Between Kimi Antonelli, Russell, Lewis Hamilton and Leclerc, there were a riotous 16 place changes. On lap 27 alone, there were four. So it was greeted with much the same polarised response as in Australia: casual or newer fans loving it, many hardcore fans decrying it as inauthentic. But aside from Verstappen – who had a horrible time in a Red Bull with a misbehaving powerplant – this time driver criticism was much more muted.

There was a reason for that. The racing, although superficially similar to watch, was fundamentally different. Of those 16 passing manoeuvres among the top four cars, only two were decided by one car running out of battery a few seconds before the other. The remaining 14 (almost 90%) were traditional out-braking or positioning moves where the driver’s skill and judgement were making the pass, not the battery.

In Shanghai, what the battery-controlled overtake and boost modes were doing was keeping the car behind in play, ready for the driver to attempt a traditional out-braking move into the Turn 14 hairpin or a positioning attack into the Turns 1/2/3 sequence. There were even a few Turns 7/8/9 side-by-sides and a Turn 10 pass – almost unheard of previously, and nothing to do with empty batteries.

Around this track the batteries were emptying about half-way down the long back straight, so dicing cars were arriving into the hairpin with no difference in power. Same into Turn 1. They were racing so closely for three reasons, none of which were empty batteries: 1) It is much easier to follow closely in the ’26 cars as the wake of the car ahead is far more friendly; 2) The aforementioned boost and overtake buttons allowing the overtaken car to be in place to counter-attack, much more effectively than the old DRS system; and 3) The crucial traits of the Mercedes and Ferrari are diametrically opposed, the small-turbo Ferrari lightning fast off the line and vaulting immediately past the bigger turbo Mercedes, which uses its power advantage to grind by at the end of the straights despite entering them slower because of the Ferrari’s superior cornering speed.

Using the freely available boost button will make you faster at the critical moment for position change, but slower over the lap as it’s not allowing the energy to be spread in the optimum way. So even a Mercedes which was around 0.6sec faster than the Ferrari in free air would take many, many laps to get the Ferrari out of its hair and be free to no longer need the compromising boost button. In contrast, use of the old DRS would allow you to lap faster.

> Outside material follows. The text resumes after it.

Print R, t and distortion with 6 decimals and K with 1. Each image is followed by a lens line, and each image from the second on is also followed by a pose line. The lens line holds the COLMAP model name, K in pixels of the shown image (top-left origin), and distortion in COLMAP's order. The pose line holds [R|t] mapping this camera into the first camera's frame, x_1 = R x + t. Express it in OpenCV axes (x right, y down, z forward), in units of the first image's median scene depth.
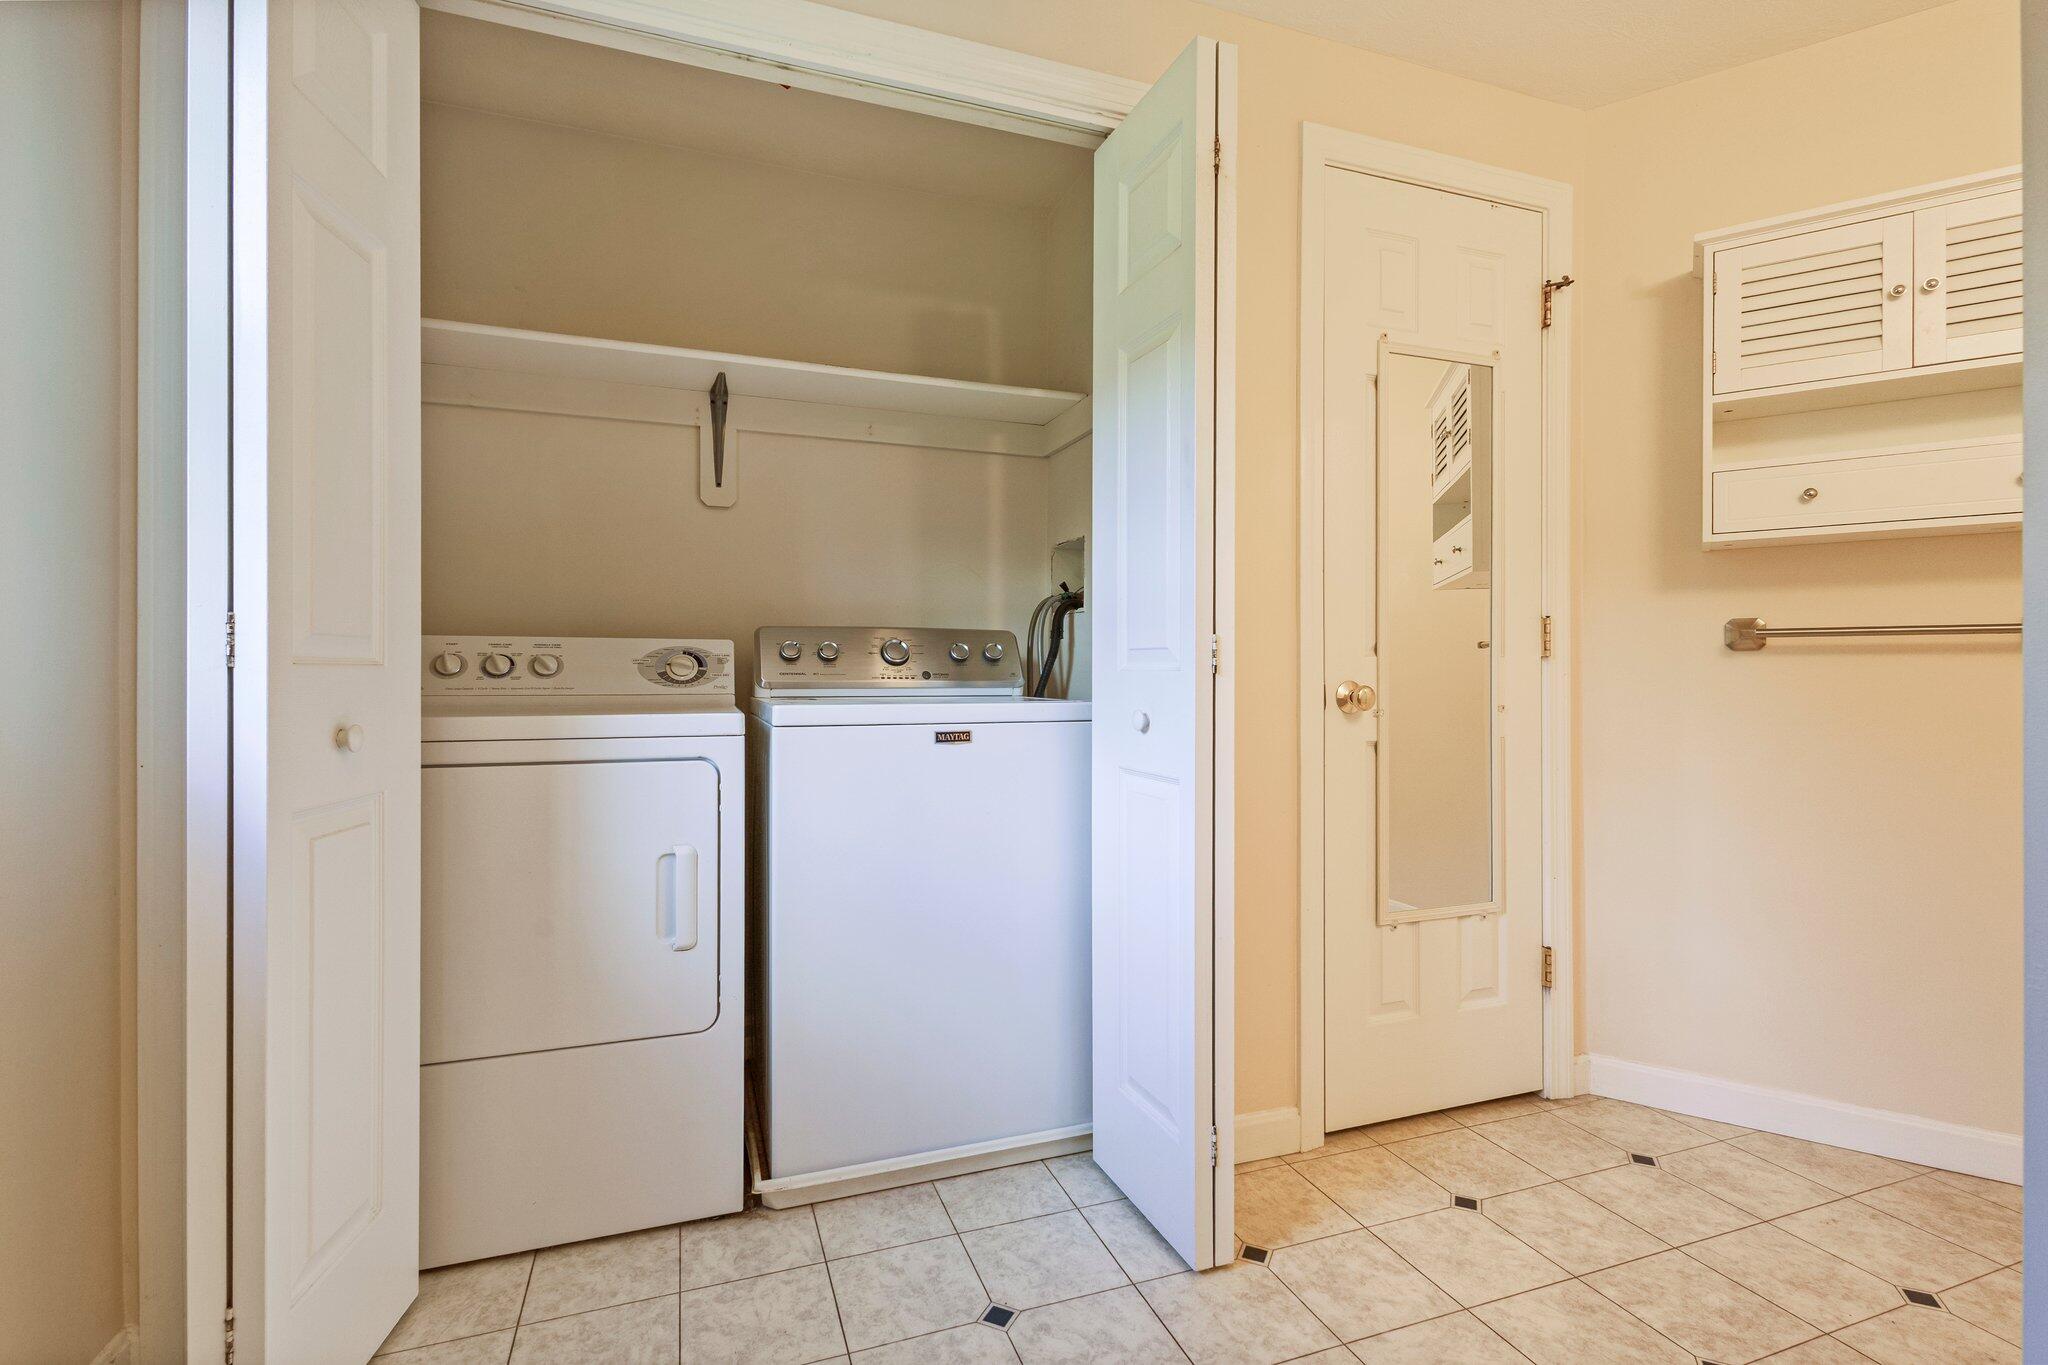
lens RADIAL K [[936.4, 0, 1023.4], [0, 936.4, 672.7], [0, 0, 1]] dist [0.003142, -0.000952]
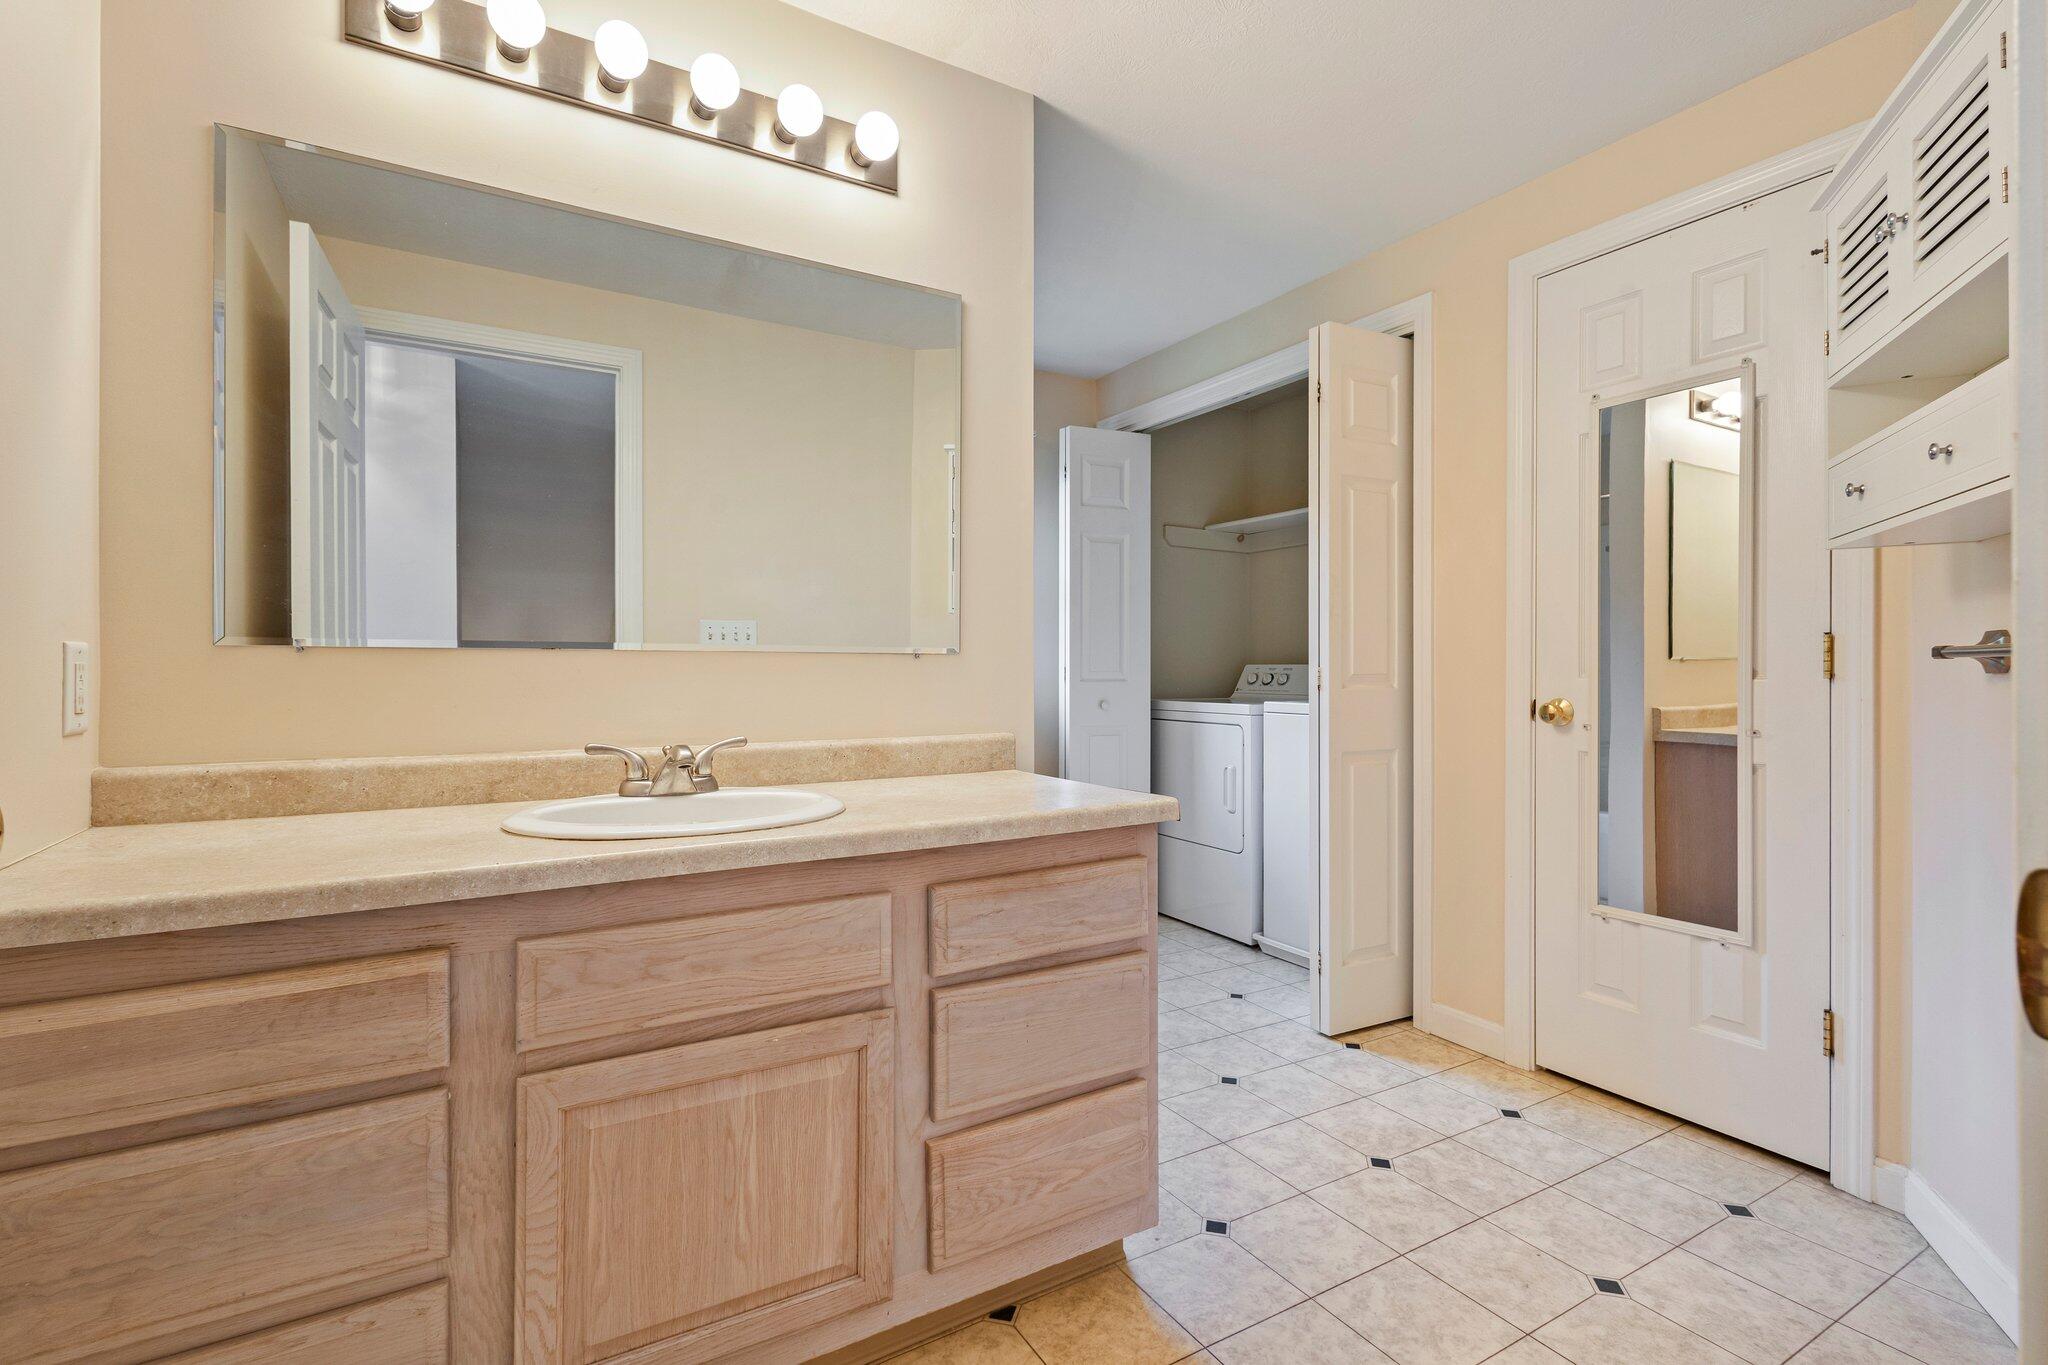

That – and not the horrible 470bhp mismatch at the end of the straight we saw in Melbourne – was what was powering the racing action in Shanghai. It’s not only the difference in energy deployment and harvesting allowed between the two circuits, but also the sequencing of the turns. It seems critical that any battery emptying happens before the cars are anywhere near a braking zone – and Shanghai made for a happy place in that regard.

Many seemed to be watching China through the lens of Australia and so believe the problem to be far worse than it is. It’s a long way from perfect – the lift/coast through a couple of critical corners in qualifying in order to get the ultimate lap is deeply flawed, and there probably needs to be a redrawing of the energy split tailored to each track. But it is not as intrinsically artificial as Melbourne made it look.